Extract to read:
Looking for a winning Shrimp Creole recipe? This New Orleans Shrimp Creole is the only one you’ll ever need. It received an instant stamp of approval from my New Orleanian husband. It’s a quick and easy one-pot meal featuring succulent shrimp cooked in a deliciously-seasoned tomato sauce.
Being a historically significant port city, New Orleans has always reflected its diverse cultural influences in its cuisine. Its rich blend of European, Caribbean, African, Latin American, and Cajun flavors often overlap in the popular dishes we’ve come to know and love. Foods like Gumbo, Jambalaya, Etouffée, and Shrimp Creole are each delicious testaments of what happens when food cultures fuse.
What exactly is Creole food? In Louisiana, Creole is a term used when referring to dishes that have roots in this melting pot of cultures. Combining those with locally sourced ingredients, such as fresh gulf shrimp (for dishes like this Shrimp Creole), makes for unique and exotic flavors. Let’s hear it for food diversity. It makes our world more interesting and delicious.

Data entries
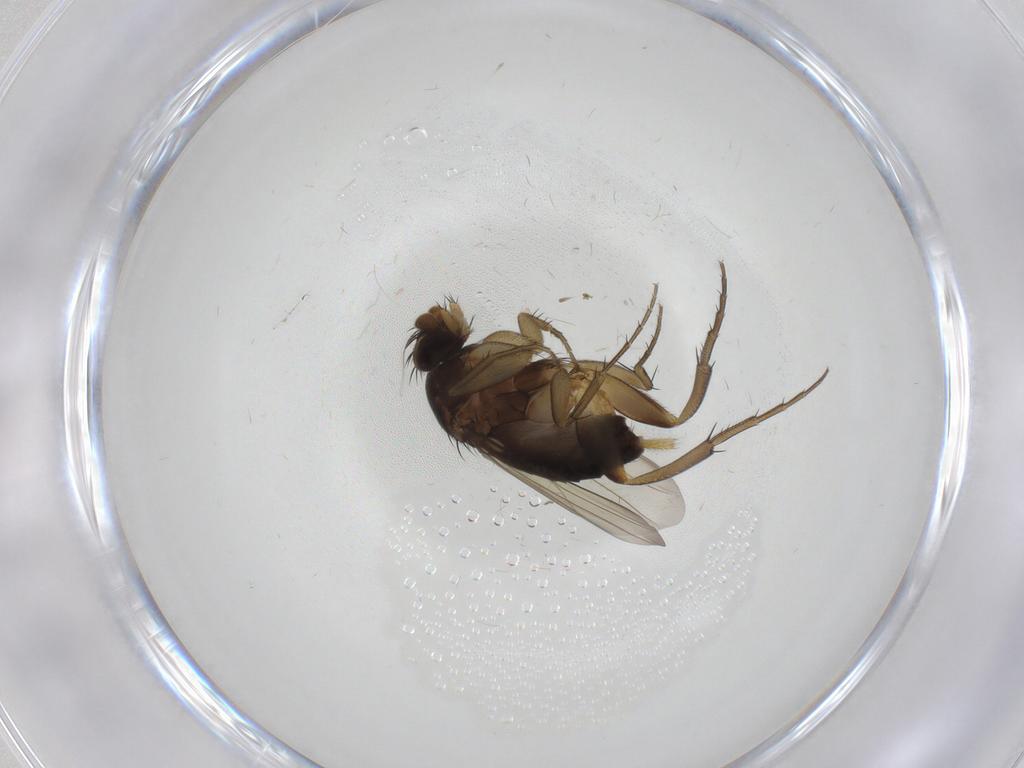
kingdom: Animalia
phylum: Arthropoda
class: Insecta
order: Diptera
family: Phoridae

...

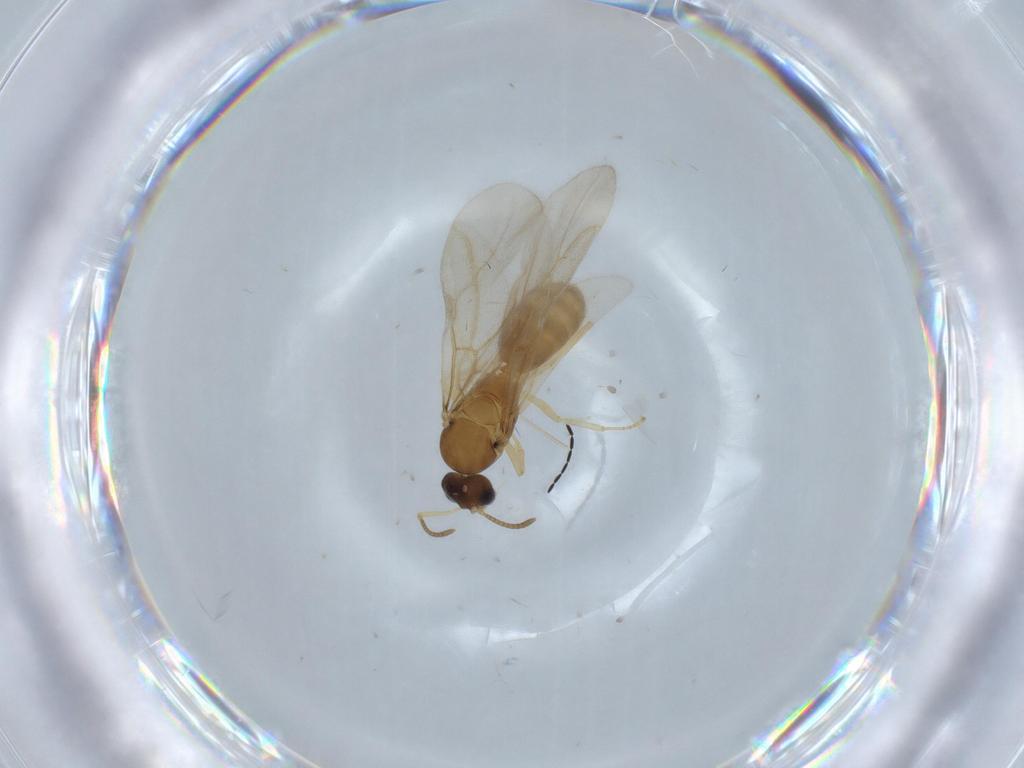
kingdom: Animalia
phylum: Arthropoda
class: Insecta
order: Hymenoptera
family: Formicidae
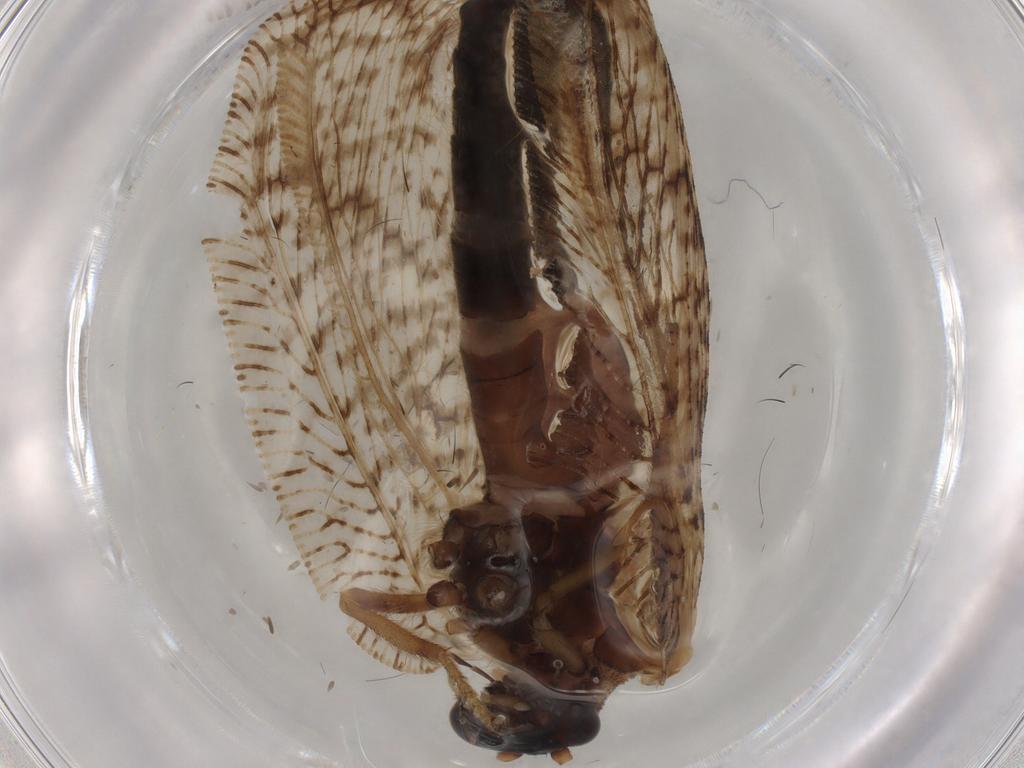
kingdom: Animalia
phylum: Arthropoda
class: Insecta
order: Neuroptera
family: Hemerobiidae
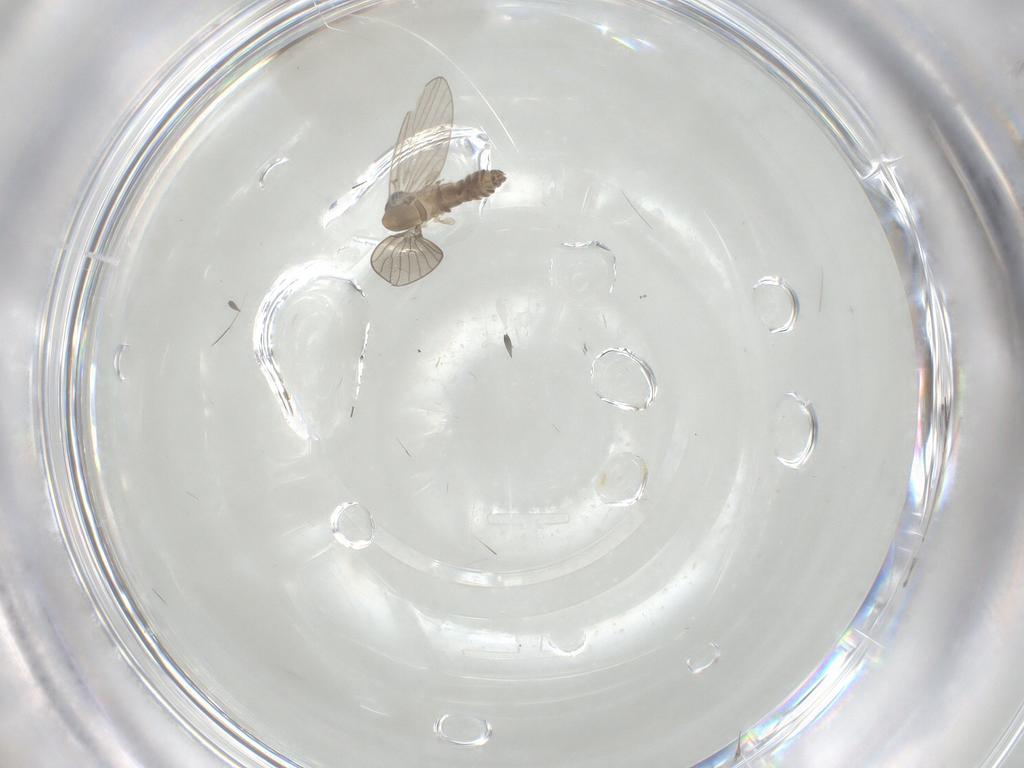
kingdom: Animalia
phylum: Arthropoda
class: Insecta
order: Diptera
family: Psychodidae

* * *

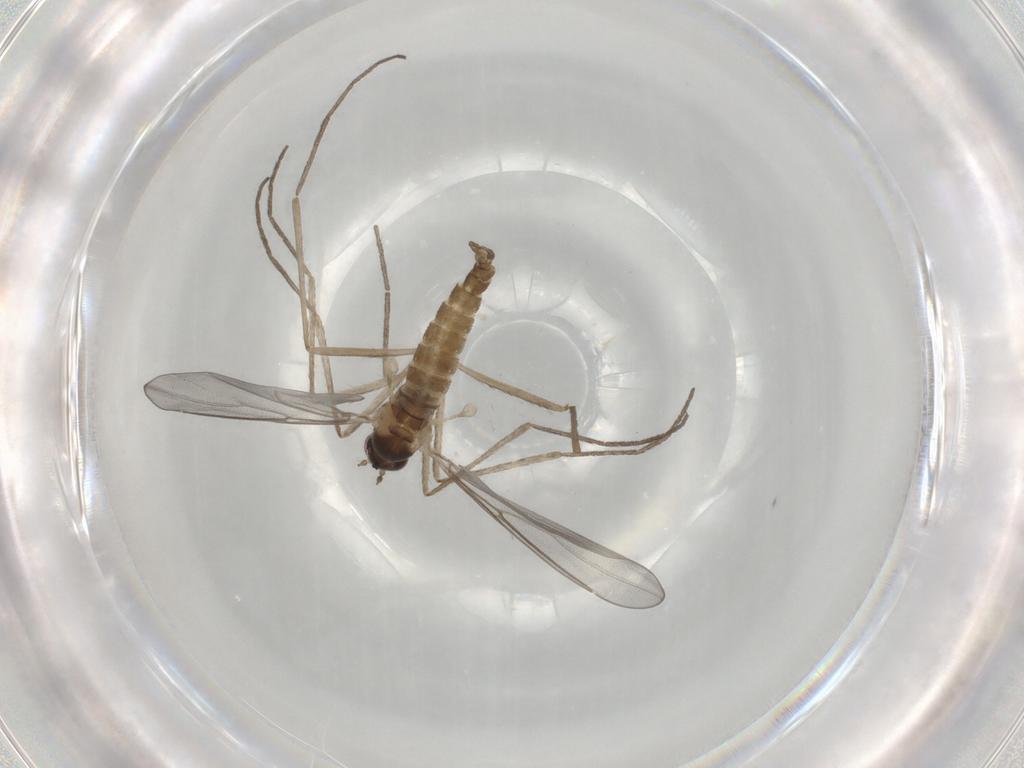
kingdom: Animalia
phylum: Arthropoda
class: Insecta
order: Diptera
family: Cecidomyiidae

Work instructions: Please carry the Shrimp Creole introduction further, writing on from its final sentence. The listing is separate material, unrelated to the Shrimp Creole text.

Response to this exercise:
My husband, who was born and raised in New Orleans, loves anything with flavors from his childhood. While eating this meal, he said it tasted very similar to a shrimp stew his mom used to make. It was tomato-based like this one, but had potatoes in it…a nice hearty meal to feed three growing boys. He had forgotten about it until last week when we ate this Shrimp Creole for dinner. It’s funny how food has the power to instantly conjure up old memories.
Versions of this dish can also be found in many Caribbean, Latin American, and Spanish menus. While some of the ingredients can vary, their underlying tomato base is the same and they’re all usually served over rice. It’s easy to adjust seasonings based on personal preferences. I’ve made this one with very mild spice, but if you like spicy food, just add more cayenne.
This ingredient list seems long, don’t be put off by it. Many of the ingredients are just spices or have easy prep (like canned items). The vegetables you’ll need – onion, green bell pepper, and celery (the Holy trinity in New Orleans cooking), garlic, parsley, tomato paste, tomato sauce, and diced tomatoes. Spices and other flavorings include Italian seasoning, paprika, cayenne pepper, Worcestershire sauce, white wine, chicken stock, butter, and salt & pepper. A little cornstarch is used for thickening (which makes this recipe naturally gluten-free). I used 3 pounds of shrimp, which feeds about 8 people, but you can halve that if you prefer.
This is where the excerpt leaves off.